Pembengkakan Akibat Cuaca Panas: Penyebab dan Cara Mengatasinya
Banyak orang pernah mengalami rasa tidak nyaman di kaki atau tangan saat cuaca panas. Kaki terasa sempit, cincin sulit dilepas, atau sepatu menjadi lebih sesak adalah gejala umum yang sering dialami. Kondisi ini dikenal sebagai heat edema atau pembengkakan akibat panas. Meski biasanya bersifat sementara, kondisi ini bisa mengganggu aktivitas harian.
Penyebab Pembengkakan Akibat Cuaca Panas
Ada beberapa faktor yang menyebabkan pembengkakan pada kaki dan tangan saat cuaca panas:
Pembuluh darah melebar
Saat suhu udara meningkat, tubuh melebarkan pembuluh darah dekat permukaan kulit untuk membantu mendinginkan tubuh. Proses ini juga membuat cairan lebih mudah keluar dari pembuluh darah dan menumpuk di jaringan sekitarnya, sehingga menyebabkan pembengkakan.Pengaruh gravitasi
Gravitasi menarik cairan ke bagian tubuh yang lebih rendah, seperti kaki dan pergelangan kaki. Jika kamu berdiri atau duduk terlalu lama, cairan akan berkumpul di kaki, memperparah pembengkakan.Kehilangan cairan dan garam
Cuaca panas menyebabkan tubuh berkeringat lebih banyak, sehingga kehilangan air dan elektrolit seperti natrium. Perubahan keseimbangan cairan ini dapat memengaruhi sirkulasi darah dan membuat tubuh menahan cairan lebih banyak.Kelompok yang Rentan
Beberapa kelompok lebih rentan mengalami heat edema, antara lain:- Orang yang sering berdiri atau duduk terlalu lama.
- Lansia, karena kemampuan tubuh mengatur cairan dan suhu menurun.
- Orang dengan gangguan sirkulasi darah.
- Ibu hamil, karena peningkatan volume darah dan tekanan pada pembuluh darah.
Pengguna obat tertentu, seperti obat tekanan darah, pil kontrasepsi, atau kortikosteroid.
Gejala yang Muncul
Pembengkakan akibat panas biasanya menunjukkan gejala seperti:- Kaki, pergelangan kaki, atau tangan terlihat membesar.
- Sepatu terasa sempit.
- Cincin sulit dilepas.
- Pembengkakan makin terasa menjelang sore hari.
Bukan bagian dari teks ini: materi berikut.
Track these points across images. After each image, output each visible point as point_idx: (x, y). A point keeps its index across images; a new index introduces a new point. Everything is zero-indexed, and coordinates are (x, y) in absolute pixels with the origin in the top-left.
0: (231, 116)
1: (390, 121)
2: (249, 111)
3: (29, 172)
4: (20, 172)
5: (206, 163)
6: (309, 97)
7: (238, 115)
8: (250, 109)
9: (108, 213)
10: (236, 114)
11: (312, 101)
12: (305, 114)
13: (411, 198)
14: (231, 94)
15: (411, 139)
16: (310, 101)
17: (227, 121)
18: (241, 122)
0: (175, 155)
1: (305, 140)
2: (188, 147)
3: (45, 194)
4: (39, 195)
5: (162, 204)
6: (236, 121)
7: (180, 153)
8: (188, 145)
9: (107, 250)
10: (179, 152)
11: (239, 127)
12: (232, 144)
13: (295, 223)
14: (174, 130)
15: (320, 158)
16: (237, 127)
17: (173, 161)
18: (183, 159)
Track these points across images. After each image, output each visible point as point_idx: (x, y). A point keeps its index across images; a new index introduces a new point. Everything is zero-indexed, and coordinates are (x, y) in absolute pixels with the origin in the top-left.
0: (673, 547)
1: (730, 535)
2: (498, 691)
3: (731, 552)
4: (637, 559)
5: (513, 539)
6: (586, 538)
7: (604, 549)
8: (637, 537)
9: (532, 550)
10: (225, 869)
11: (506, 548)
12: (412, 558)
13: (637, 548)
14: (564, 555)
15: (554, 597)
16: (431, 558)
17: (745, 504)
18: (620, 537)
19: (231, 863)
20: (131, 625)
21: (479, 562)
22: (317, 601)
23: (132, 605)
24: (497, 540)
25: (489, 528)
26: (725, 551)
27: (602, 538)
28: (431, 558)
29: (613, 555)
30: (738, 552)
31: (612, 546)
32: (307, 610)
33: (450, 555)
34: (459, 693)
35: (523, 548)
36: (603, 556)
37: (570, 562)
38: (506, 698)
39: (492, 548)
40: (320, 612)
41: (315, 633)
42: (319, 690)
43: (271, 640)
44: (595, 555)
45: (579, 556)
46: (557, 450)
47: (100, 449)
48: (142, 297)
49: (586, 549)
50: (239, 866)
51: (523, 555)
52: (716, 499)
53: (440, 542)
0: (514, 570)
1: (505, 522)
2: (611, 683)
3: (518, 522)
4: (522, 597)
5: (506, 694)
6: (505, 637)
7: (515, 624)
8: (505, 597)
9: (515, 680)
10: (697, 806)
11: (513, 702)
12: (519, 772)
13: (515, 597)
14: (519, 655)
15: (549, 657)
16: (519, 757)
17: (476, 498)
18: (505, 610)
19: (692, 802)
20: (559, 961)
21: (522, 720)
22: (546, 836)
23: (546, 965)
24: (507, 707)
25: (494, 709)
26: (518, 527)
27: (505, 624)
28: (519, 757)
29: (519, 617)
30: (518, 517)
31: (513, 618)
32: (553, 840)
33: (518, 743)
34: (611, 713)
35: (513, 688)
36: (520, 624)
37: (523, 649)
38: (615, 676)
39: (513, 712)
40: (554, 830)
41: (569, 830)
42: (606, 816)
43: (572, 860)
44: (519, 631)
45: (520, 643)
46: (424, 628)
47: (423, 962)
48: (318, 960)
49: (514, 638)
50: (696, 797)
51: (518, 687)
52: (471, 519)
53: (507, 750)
Kulit yang ditekan meninggalkan cekungan kecil.
Cara Mengurangi Pembengkakan
Beberapa langkah sederhana dapat membantu mengurangi pembengkakan, seperti:- Mengangkat kaki lebih tinggi saat duduk atau berbaring.
- Bergerak secara teratur jika harus duduk atau berdiri lama.
- Memastikan tubuh tetap terhidrasi dengan minum cukup air.
- Menggunakan sepatu dan pakaian yang nyaman.
- Menggunakan kaus kaki kompresi jika diperlukan.
Menghindari paparan panas berlebihan dan mencari tempat sejuk.
Kapan Harus Waspada?
Sebagian besar pembengkakan akibat panas tidak berbahaya, namun kamu sebaiknya segera mencari pertolongan medis jika:- Pembengkakan terjadi secara tiba-tiba atau memburuk cepat.
- Hanya terjadi pada satu sisi tubuh.
- Disertai nyeri hebat, sesak napas, atau pusing.
- Disertai kemerahan, rasa panas, atau nyeri yang mengarah pada infeksi.
- Tidak membaik meskipun sudah beristirahat dan melakukan perawatan sederhana.
- Orang dengan penyakit jantung, ginjal, atau hati sebaiknya lebih waspada terhadap pembengkakan yang berlangsung terus-menerus.
Kesimpulan
Heat edema biasanya terjadi karena pembuluh darah melebar, gravitasi, kurang gerak, serta perubahan keseimbangan cairan dan garam dalam tubuh. Meski umumnya bersifat sementara, kondisi ini bisa disertai gejala yang mengkhawatirkan. Oleh karena itu, penting untuk menjaga hidrasi, menghindari paparan panas berlebihan, dan segera mencari bantuan medis jika diperlukan.